[Transcribed page contents]
*** Block opens ***

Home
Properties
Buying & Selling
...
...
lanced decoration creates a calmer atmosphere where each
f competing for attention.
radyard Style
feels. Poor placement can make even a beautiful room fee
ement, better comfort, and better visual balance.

*** Block closes ***

YOUR OBJECTIVE → Print the records again in full, exactly as they appear above.

SOLUTION →
Home
Properties
Buying & Selling
...
...
lanced decoration creates a calmer atmosphere where each
f competing for attention.
radyard Style
feels. Poor placement can make even a beautiful room fee
ement, better comfort, and better visual balance.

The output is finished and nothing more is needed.